▶ _TASK DESCRIPTION_: Starting at the line that contains "день пам’яті святителя", repeat each line exactly until the records end, keeping both the first and the last.
START TASK MATERIAL
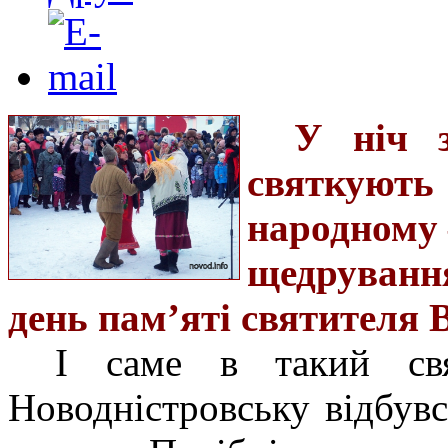
У ніч з
святкуют
народному 
щедруванн
день пам’яті святителя 
І саме в такий свя
Новодністровську відбув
END TASK MATERIAL
▶ _ANSWER TO THE EXERCISE_:
день пам’яті святителя 
І саме в такий свя
Новодністровську відбув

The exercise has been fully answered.